### Written task
Output the text lines of each of the following entries verbatim.

════════

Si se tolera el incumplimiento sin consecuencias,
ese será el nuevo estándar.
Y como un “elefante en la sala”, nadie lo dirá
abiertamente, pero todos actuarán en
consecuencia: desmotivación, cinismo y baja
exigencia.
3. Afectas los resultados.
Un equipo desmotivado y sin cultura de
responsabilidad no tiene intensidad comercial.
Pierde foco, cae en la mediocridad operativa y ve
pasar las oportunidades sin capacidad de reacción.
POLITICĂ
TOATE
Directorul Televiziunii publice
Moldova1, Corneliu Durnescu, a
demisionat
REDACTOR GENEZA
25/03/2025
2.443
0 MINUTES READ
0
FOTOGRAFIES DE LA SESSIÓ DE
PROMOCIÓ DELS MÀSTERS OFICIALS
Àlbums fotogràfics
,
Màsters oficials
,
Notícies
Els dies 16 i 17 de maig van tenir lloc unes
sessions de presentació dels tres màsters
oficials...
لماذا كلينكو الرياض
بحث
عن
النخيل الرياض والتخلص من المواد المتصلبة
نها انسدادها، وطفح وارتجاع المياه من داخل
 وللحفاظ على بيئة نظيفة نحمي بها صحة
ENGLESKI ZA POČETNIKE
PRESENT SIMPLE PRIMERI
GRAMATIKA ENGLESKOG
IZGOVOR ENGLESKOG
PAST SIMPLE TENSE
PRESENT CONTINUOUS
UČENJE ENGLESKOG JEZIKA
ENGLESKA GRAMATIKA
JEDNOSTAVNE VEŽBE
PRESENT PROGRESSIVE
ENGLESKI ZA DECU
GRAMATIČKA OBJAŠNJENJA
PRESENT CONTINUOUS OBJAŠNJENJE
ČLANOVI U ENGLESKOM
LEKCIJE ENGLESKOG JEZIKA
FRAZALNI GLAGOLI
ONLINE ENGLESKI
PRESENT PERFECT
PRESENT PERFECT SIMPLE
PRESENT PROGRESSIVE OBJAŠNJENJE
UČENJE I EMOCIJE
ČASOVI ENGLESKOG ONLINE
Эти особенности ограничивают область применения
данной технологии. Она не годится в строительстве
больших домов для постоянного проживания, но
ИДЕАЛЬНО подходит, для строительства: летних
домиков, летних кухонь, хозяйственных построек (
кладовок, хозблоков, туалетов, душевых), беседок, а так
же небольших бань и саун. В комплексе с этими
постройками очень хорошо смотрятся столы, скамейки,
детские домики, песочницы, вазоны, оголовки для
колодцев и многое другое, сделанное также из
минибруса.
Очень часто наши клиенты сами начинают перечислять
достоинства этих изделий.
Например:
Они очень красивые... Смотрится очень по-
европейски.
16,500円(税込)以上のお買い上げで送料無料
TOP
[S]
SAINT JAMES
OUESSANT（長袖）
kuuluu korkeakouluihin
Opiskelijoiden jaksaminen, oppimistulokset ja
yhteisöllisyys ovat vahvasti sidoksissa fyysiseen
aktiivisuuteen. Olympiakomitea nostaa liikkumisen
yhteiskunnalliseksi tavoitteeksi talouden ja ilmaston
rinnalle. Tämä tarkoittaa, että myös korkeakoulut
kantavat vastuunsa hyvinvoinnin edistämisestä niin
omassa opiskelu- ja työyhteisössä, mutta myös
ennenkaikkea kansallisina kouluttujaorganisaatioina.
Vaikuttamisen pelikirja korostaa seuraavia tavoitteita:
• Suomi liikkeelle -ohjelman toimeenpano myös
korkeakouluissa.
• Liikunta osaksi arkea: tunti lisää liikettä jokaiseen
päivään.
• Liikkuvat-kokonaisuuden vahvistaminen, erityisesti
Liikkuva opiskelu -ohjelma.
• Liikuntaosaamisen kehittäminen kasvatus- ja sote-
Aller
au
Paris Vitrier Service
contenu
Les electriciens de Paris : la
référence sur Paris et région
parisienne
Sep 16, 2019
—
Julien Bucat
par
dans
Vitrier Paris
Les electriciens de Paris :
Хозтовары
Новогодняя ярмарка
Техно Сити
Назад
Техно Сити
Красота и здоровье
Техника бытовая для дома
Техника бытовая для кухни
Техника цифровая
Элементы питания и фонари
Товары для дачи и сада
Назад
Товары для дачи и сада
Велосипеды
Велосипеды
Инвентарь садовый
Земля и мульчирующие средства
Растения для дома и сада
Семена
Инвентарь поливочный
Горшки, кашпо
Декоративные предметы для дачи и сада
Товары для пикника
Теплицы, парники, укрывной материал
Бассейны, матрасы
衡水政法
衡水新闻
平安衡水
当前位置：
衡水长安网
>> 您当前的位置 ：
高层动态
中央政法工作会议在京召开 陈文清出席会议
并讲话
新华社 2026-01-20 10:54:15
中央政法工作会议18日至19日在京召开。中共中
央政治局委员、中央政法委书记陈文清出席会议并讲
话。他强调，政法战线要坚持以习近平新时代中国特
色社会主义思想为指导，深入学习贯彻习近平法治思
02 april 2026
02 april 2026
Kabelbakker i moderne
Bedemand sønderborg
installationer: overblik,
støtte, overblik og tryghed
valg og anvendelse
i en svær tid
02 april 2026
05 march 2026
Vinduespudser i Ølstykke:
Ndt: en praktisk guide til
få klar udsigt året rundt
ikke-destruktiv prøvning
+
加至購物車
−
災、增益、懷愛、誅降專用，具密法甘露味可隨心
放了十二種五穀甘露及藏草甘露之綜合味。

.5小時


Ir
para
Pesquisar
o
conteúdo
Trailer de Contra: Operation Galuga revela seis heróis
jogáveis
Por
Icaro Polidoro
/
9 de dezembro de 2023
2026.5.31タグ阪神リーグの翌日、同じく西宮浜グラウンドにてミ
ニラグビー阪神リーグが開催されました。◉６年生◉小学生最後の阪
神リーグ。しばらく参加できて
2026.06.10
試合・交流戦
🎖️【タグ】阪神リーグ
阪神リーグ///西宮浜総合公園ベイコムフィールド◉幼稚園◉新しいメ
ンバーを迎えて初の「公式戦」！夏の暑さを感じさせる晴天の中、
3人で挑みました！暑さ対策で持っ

════════

### Finished exercise
Si se tolera el incumplimiento sin consecuencias,
ese será el nuevo estándar.
Y como un “elefante en la sala”, nadie lo dirá
abiertamente, pero todos actuarán en
consecuencia: desmotivación, cinismo y baja
exigencia.
3. Afectas los resultados.
Un equipo desmotivado y sin cultura de
responsabilidad no tiene intensidad comercial.
Pierde foco, cae en la mediocridad operativa y ve
pasar las oportunidades sin capacidad de reacción.
POLITICĂ
TOATE
Directorul Televiziunii publice
Moldova1, Corneliu Durnescu, a
demisionat
REDACTOR GENEZA
25/03/2025
2.443
0 MINUTES READ
0
FOTOGRAFIES DE LA SESSIÓ DE
PROMOCIÓ DELS MÀSTERS OFICIALS
Àlbums fotogràfics
,
Màsters oficials
,
Notícies
Els dies 16 i 17 de maig van tenir lloc unes
sessions de presentació dels tres màsters
oficials...
لماذا كلينكو الرياض
بحث
عن
النخيل الرياض والتخلص من المواد المتصلبة
نها انسدادها، وطفح وارتجاع المياه من داخل
 وللحفاظ على بيئة نظيفة نحمي بها صحة
ENGLESKI ZA POČETNIKE
PRESENT SIMPLE PRIMERI
GRAMATIKA ENGLESKOG
IZGOVOR ENGLESKOG
PAST SIMPLE TENSE
PRESENT CONTINUOUS
UČENJE ENGLESKOG JEZIKA
ENGLESKA GRAMATIKA
JEDNOSTAVNE VEŽBE
PRESENT PROGRESSIVE
ENGLESKI ZA DECU
GRAMATIČKA OBJAŠNJENJA
PRESENT CONTINUOUS OBJAŠNJENJE
ČLANOVI U ENGLESKOM
LEKCIJE ENGLESKOG JEZIKA
FRAZALNI GLAGOLI
ONLINE ENGLESKI
PRESENT PERFECT
PRESENT PERFECT SIMPLE
PRESENT PROGRESSIVE OBJAŠNJENJE
UČENJE I EMOCIJE
ČASOVI ENGLESKOG ONLINE
Эти особенности ограничивают область применения
данной технологии. Она не годится в строительстве
больших домов для постоянного проживания, но
ИДЕАЛЬНО подходит, для строительства: летних
домиков, летних кухонь, хозяйственных построек (
кладовок, хозблоков, туалетов, душевых), беседок, а так
же небольших бань и саун. В комплексе с этими
постройками очень хорошо смотрятся столы, скамейки,
детские домики, песочницы, вазоны, оголовки для
колодцев и многое другое, сделанное также из
минибруса.
Очень часто наши клиенты сами начинают перечислять
достоинства этих изделий.
Например:
Они очень красивые... Смотрится очень по-
европейски.
16,500円(税込)以上のお買い上げで送料無料
TOP
[S]
SAINT JAMES
OUESSANT（長袖）
kuuluu korkeakouluihin
Opiskelijoiden jaksaminen, oppimistulokset ja
yhteisöllisyys ovat vahvasti sidoksissa fyysiseen
aktiivisuuteen. Olympiakomitea nostaa liikkumisen
yhteiskunnalliseksi tavoitteeksi talouden ja ilmaston
rinnalle. Tämä tarkoittaa, että myös korkeakoulut
kantavat vastuunsa hyvinvoinnin edistämisestä niin
omassa opiskelu- ja työyhteisössä, mutta myös
ennenkaikkea kansallisina kouluttujaorganisaatioina.
Vaikuttamisen pelikirja korostaa seuraavia tavoitteita:
• Suomi liikkeelle -ohjelman toimeenpano myös
korkeakouluissa.
• Liikunta osaksi arkea: tunti lisää liikettä jokaiseen
päivään.
• Liikkuvat-kokonaisuuden vahvistaminen, erityisesti
Liikkuva opiskelu -ohjelma.
• Liikuntaosaamisen kehittäminen kasvatus- ja sote-
Aller
au
Paris Vitrier Service
contenu
Les electriciens de Paris : la
référence sur Paris et région
parisienne
Sep 16, 2019
—
Julien Bucat
par
dans
Vitrier Paris
Les electriciens de Paris :
Хозтовары
Новогодняя ярмарка
Техно Сити
Назад
Техно Сити
Красота и здоровье
Техника бытовая для дома
Техника бытовая для кухни
Техника цифровая
Элементы питания и фонари
Товары для дачи и сада
Назад
Товары для дачи и сада
Велосипеды
Велосипеды
Инвентарь садовый
Земля и мульчирующие средства
Растения для дома и сада
Семена
Инвентарь поливочный
Горшки, кашпо
Декоративные предметы для дачи и сада
Товары для пикника
Теплицы, парники, укрывной материал
Бассейны, матрасы
衡水政法
衡水新闻
平安衡水
当前位置：
衡水长安网
>> 您当前的位置 ：
高层动态
中央政法工作会议在京召开 陈文清出席会议
并讲话
新华社 2026-01-20 10:54:15
中央政法工作会议18日至19日在京召开。中共中
央政治局委员、中央政法委书记陈文清出席会议并讲
话。他强调，政法战线要坚持以习近平新时代中国特
色社会主义思想为指导，深入学习贯彻习近平法治思
02 april 2026
02 april 2026
Kabelbakker i moderne
Bedemand sønderborg
installationer: overblik,
støtte, overblik og tryghed
valg og anvendelse
i en svær tid
02 april 2026
05 march 2026
Vinduespudser i Ølstykke:
Ndt: en praktisk guide til
få klar udsigt året rundt
ikke-destruktiv prøvning
+
加至購物車
−
災、增益、懷愛、誅降專用，具密法甘露味可隨心
放了十二種五穀甘露及藏草甘露之綜合味。

.5小時


Ir
para
Pesquisar
o
conteúdo
Trailer de Contra: Operation Galuga revela seis heróis
jogáveis
Por
Icaro Polidoro
/
9 de dezembro de 2023
2026.5.31タグ阪神リーグの翌日、同じく西宮浜グラウンドにてミ
ニラグビー阪神リーグが開催されました。◉６年生◉小学生最後の阪
神リーグ。しばらく参加できて
2026.06.10
試合・交流戦
🎖️【タグ】阪神リーグ
阪神リーグ///西宮浜総合公園ベイコムフィールド◉幼稚園◉新しいメ
ンバーを迎えて初の「公式戦」！夏の暑さを感じさせる晴天の中、
3人で挑みました！暑さ対策で持っ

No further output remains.